Telephone-Based Intervention Improves Colorectal Cancer Screening in At-Risk Relatives of Patients With Colorectal Cancer
Individuals at increased familial risk of colorectal cancer have poor adherence to colonoscopy screening recommendations, especially those in rural and other geographically underserved populations. In a study (Family CARE trial) reported in the Journal of Clinical Oncology, Kinney et al found that a telephone-based strategy was effective in improving the colonoscopy screening rate in at-risk relatives of patients with colorectal cancer.
Study Details
In the study, 481 individuals aged 30 to 74 years who had not had risk-appropriate screening and were not candidates for genetic testing were recruited via contacting patients with colorectal cancer or their next of kin in five states (California, Colorado, Idaho, New Mexico, and Utah). Participants were randomly assigned as family units to receive active personalized intervention incorporating evidence-based risk communication and behavior change techniques (TeleCARE group, n = 232) or a mailed educational brochure (control group, n = 249).
All participants received a survey of self-reported baseline clinical information, including colonoscopy screening, family history of cancer, sociodemographics, and psychosocial data and a mailed educational brochure targeted to participant risk status; in addition, the TeleCARE group received mailed tailored visual aids, a tailored telephone cancer risk assessment and counseling session, mailed tailored summary letter of their telephone session, and a mailed tailored reminder card.
The TeleCARE intervention incorporated risk communication and behavior change approaches designed to improve perceptions about the threat of familial colorectal cancer, arouse fear, increase belief in colonoscopy benefits, and increase self-efficacy and motivation to undergo the procedure.

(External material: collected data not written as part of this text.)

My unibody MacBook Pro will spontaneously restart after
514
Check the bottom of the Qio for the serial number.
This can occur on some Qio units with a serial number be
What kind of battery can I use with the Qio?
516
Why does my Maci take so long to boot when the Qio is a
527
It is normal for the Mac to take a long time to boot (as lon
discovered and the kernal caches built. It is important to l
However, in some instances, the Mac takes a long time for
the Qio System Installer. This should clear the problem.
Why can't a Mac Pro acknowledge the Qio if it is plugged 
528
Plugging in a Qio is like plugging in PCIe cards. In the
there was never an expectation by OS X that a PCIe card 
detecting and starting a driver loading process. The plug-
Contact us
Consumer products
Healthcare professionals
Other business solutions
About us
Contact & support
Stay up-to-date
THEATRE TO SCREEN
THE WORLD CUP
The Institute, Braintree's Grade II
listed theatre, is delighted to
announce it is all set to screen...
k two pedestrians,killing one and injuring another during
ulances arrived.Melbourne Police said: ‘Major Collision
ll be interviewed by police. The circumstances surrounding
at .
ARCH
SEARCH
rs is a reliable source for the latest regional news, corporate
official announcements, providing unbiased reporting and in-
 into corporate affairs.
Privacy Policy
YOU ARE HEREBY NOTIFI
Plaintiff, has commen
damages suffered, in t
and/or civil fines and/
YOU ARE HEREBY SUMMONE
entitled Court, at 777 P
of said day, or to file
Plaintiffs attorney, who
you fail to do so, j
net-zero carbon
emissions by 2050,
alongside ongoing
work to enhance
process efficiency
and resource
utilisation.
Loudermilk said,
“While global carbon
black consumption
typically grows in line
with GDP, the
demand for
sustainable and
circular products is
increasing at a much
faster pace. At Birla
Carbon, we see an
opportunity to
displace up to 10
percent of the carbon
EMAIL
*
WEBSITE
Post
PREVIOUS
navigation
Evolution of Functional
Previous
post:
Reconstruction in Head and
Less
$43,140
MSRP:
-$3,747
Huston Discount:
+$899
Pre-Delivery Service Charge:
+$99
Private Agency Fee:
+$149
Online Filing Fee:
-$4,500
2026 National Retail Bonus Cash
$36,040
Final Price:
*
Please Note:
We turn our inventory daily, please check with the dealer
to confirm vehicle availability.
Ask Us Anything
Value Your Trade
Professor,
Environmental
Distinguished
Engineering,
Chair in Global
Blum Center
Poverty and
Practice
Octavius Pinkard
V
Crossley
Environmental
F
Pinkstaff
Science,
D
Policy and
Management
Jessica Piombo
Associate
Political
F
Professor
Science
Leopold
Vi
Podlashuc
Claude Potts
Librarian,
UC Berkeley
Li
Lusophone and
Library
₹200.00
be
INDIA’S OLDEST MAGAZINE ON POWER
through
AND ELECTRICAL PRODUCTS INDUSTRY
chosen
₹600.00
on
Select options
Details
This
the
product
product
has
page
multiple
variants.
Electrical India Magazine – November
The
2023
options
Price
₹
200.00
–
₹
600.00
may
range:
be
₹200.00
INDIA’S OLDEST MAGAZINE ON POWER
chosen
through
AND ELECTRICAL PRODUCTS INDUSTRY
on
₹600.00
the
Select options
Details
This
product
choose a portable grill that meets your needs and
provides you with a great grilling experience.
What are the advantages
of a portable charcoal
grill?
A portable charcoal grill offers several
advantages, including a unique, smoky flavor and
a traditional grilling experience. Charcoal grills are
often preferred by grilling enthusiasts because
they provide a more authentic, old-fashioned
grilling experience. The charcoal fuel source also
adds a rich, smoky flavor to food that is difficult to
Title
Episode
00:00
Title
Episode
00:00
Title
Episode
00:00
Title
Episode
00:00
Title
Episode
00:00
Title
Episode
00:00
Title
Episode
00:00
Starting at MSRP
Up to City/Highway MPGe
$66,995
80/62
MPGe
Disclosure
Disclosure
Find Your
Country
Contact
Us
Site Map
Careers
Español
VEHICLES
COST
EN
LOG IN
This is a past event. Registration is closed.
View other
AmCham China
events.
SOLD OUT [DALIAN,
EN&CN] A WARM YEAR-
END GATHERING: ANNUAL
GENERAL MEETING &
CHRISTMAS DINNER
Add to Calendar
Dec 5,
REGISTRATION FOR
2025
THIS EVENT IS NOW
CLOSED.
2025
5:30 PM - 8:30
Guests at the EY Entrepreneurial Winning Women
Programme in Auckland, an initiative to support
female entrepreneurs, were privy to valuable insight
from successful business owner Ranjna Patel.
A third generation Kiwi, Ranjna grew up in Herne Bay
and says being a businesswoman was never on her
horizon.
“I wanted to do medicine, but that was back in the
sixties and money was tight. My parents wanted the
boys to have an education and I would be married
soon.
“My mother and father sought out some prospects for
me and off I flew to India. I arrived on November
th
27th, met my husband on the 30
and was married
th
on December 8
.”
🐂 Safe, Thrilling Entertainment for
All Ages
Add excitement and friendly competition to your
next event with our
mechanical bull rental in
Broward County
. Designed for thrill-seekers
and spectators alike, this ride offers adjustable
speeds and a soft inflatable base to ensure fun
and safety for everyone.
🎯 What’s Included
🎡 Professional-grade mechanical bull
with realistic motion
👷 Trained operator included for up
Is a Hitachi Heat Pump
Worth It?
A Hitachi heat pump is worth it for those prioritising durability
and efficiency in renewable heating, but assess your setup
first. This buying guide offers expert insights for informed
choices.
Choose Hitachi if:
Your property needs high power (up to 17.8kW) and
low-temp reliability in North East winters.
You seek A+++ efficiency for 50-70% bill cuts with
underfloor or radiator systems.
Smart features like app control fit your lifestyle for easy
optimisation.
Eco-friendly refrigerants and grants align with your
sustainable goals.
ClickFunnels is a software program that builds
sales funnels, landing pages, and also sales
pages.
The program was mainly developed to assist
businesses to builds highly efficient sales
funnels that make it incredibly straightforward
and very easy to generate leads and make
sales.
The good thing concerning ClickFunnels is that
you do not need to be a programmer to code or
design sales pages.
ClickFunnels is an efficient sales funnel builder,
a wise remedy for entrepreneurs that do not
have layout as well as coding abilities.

Participants were informed that colonoscopy was the recommended screening strategy due to their risk status. Participants completed an outcome assessment at 9 months after the intervention. The primary outcome measure was verified colonoscopy within 9 months of the intervention.
The TeleCARE and control groups were generally balanced for age (mean, 50 and 51 years), race/ethnicity (white in 92% and 96%), marital status (74% and 77% married, 22% and 19% separated, widowed, or divorced), educational level (43% post–high school in both, 22% and 27% Bachelor’s degree), residence (75% and 80% urban, 25% and 20% rural), household income (20% and 17% < $30,000, 18% and 20% $30,000–$49,999, 16% and 14% % 50,000–$69,999, 35% and 40% ≥ $70,000), employment status (72% and 69% employed), health insurance (private for 71% and 70%, no coverage for 16% and 20%), and proportion with a personal health-care provider (66% and 65%). Fewer TeleCARE group participants were female (39% and 46%).
Improved Colonoscopy Rate
Of all 481 at-risk relatives, 79.8% completed the outcome assessments within 9 months, with no significant difference between groups in retention rate. Overall, 35.4% of those in the TeleCARE group vs 15.7% of those in the control group underwent colonoscopy within 9 months (odds ratio [OR] = 2.83, P < .001). Odds ratios were similar and significant in subgroup analyses for rural residence (2.89, 95% confidence interval [CI] = 1.53–5.46), urban residence (2.87, 95% CI = 1.85–4.46), household income < $30,000 (2.75, 95% CI = 1.37–5.55), and household income ≥ $30,000 (2.94, 95% CI = 1.19–4.53).
The investigators concluded, “Remote personalized interventions that consider family history and incorporate evidence-based risk communication and behavior change strategies may promote risk-appropriate screening in close relatives of patients with [colorectal cancer].”
Anita Y. Kinney, PhD, RN, of University of New Mexico Cancer Center, is the corresponding author for the Journal of Clinical Oncology article.
The study was supported by grants from the National Cancer Institute and Huntsman Cancer Foundation and others. Study author Randall W. Burt, MD, reported a consultant or advisory role with Myriad Genetics and honoraria from Myriad Genetics.
The content in this post has not been reviewed by the American Society of Clinical Oncology, Inc. (ASCO®) and does not necessarily reflect the ideas and opinions of ASCO®.